Paysans sans terre du nord de l’Italie ruinés par la réévaluation de la lire décidée par Mussolini en 1927, aux effets désastreux sur les revenus des agriculteurs, chassés des domaines qu’ils cultivaient du fait de l’avidité des propriétaires terriens qui les employaient, les Peruzzi vont, pour obtenir enfin une terre, émigrer vers les marais pontins en 1932, au moment de l’assèchement sous le régime fasciste, de ce lieu historiquement infesté de malaria et très peu peuplé, assaini avec le creusement du Canal Mussolini.

 

Les Peruzzi ne connaissaient rien à la politique mais ils rêvaient de justice sociale après leur expulsion brutale par le comte Zorzi Vila (leur propriétaire terrien) ; le grand-père avait un jour défendu Rossoni, ancien syndicaliste ensuite devenu fasciste, proche de Mussolini jusqu’en 1943. Ils ont donc laissé tomber le rouge pour endosser la chemise noire avec l’arrivée au pouvoir de Mussolini.

 

Le destin de la tribu Peruzzi, les grands-parents et leurs dix-sept enfants, mêlé à celui de l’Italie, nous est raconté par un narrateur, dont l’identité ne nous sera révélée qu’à la toute dernière page, qui ne cesse de nous interpeller comme si nous étions de vieilles connaissances.

 

Avec ce style parlé, Antonio Pennacchi rassemble sous un même toit, une fresque historique couvrant la première moitié du XXème siècle, un témoignage exceptionnel sur les conditions de vie des paysans italiens sans terre, sur les contradictions de leurs destins, et, avec plusieurs histoires d’amour très émouvantes, la saga d’une famille aux héros mythologiques – en particulier la grand-mère chef de clan aux visions prémonitoires, le fils Pericle, courageux, sanguin et sentimental et sa femme Armida qui parle aux abeilles.

 

« Qu’il soit bon ou mauvais, ce livre est la raison pour laquelle je suis venu au monde. » : voici les premiers mots d’Antonio Pennacchi, en introduction à Canal Mussolini.
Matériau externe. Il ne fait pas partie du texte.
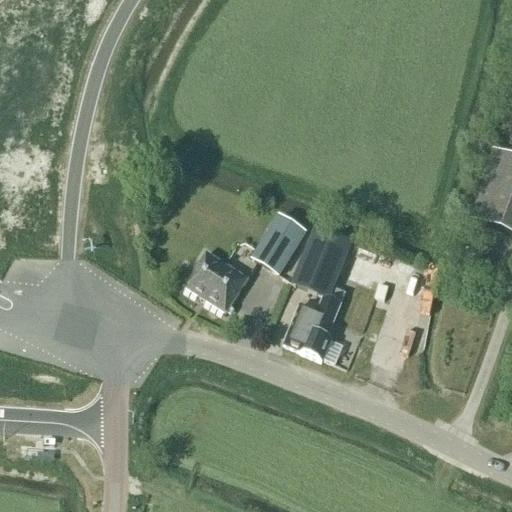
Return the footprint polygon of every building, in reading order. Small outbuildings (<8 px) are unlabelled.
[(511,239),(511,161),(492,155),(468,225),(511,239)] [(96,161),(88,165),(103,193),(111,189),(96,161)] [(278,280),(305,237),(277,219),(250,262),(278,280)] [(327,341),(345,297),(334,292),(352,248),(313,233),(291,289),(317,299),(317,298),(324,301),(317,316),(300,309),(284,349),(301,356),(301,357),(322,366),(331,343),(327,341)] [(224,318),(246,283),(204,256),(182,292),(224,318)] [(388,290),(379,288),(375,301),(385,304),(388,290)] [(408,350),(412,327),(402,326),(398,348),(408,350)]
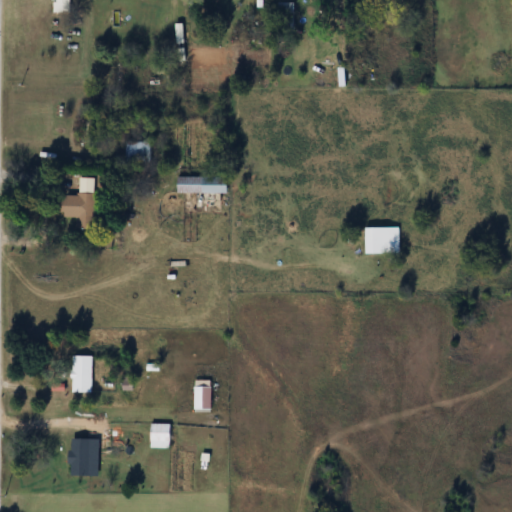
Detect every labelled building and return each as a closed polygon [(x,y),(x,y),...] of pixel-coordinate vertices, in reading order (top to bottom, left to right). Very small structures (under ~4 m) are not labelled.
[(71,13),(70,0),(52,0),(52,13),(71,13)] [(277,34),(294,34),(294,2),(277,2),(277,34)] [(126,162),(151,162),(151,142),(126,142),(126,162)] [(227,193),(227,177),(178,177),(178,193),(227,193)] [(77,229),(95,229),(95,179),(80,179),(80,195),(63,195),(63,217),(77,217),(77,229)] [(72,393),(92,393),(92,356),(72,356),(72,393)] [(211,411),(211,380),(194,380),(194,411),(211,411)] [(150,448),(170,448),(170,424),(151,424),(150,448)] [(91,476),(91,438),(69,438),(69,476),(91,476)]
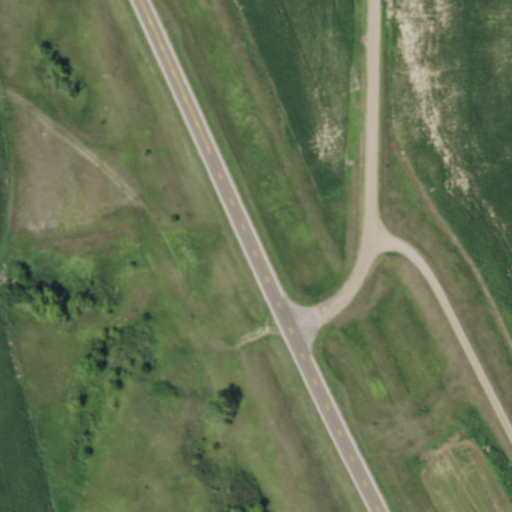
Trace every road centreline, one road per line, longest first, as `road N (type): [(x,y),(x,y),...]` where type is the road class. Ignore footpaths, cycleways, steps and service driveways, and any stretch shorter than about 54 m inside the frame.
road 1 (secondary): [(380,511),(137,0)]
road 2 (residential): [(511,429),(385,180),(374,111),(373,0)]
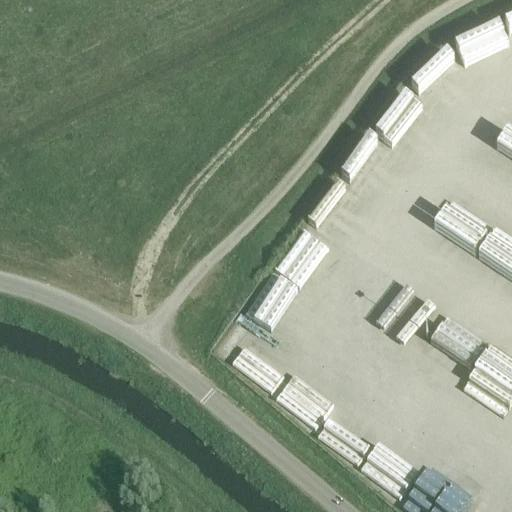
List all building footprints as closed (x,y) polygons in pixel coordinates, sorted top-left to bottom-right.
[(511,20),(503,25),(511,45),(511,44),(511,20)] [(461,67),(506,47),(497,27),(453,48),(461,67)] [(378,133),(393,143),(420,102),(406,92),(378,133)] [(426,278),(453,294),(463,279),(436,262),(426,278)] [(439,320),(450,304),(421,284),(410,300),(439,320)]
Et ce roman est effectivement l’aboutissement réussi d’une grande ambition historique, personnelle et littéraire.

 

« En 1931, en voyant l’Œuvre des combattants dévorer en un tour de main les marais et installer ses colons de Vénétie dans les premiers domaines, les habitants de Sezze et des villages environnants ont protesté : « Pourquoi vous ne nous les donnez pas ? Pourquoi vous les appelez ? Ca fait une éternité que nous vivons ici, et vous en appelez d’autres ? À eux les bonnes terres asséchées, et à nous les cailloux des montagnes ?

Ils n’avaient qu’un seul espoir : que nous mourions. « Tu verras, la malaria les fauchera les uns après les autres, ces Cispadans. » Or, les années passaient, et les Vénitiens, les Frioulans, les Ferrarais continuaient d’occuper les domaines sans grandes pertes. Les montagnards enrageaient. […]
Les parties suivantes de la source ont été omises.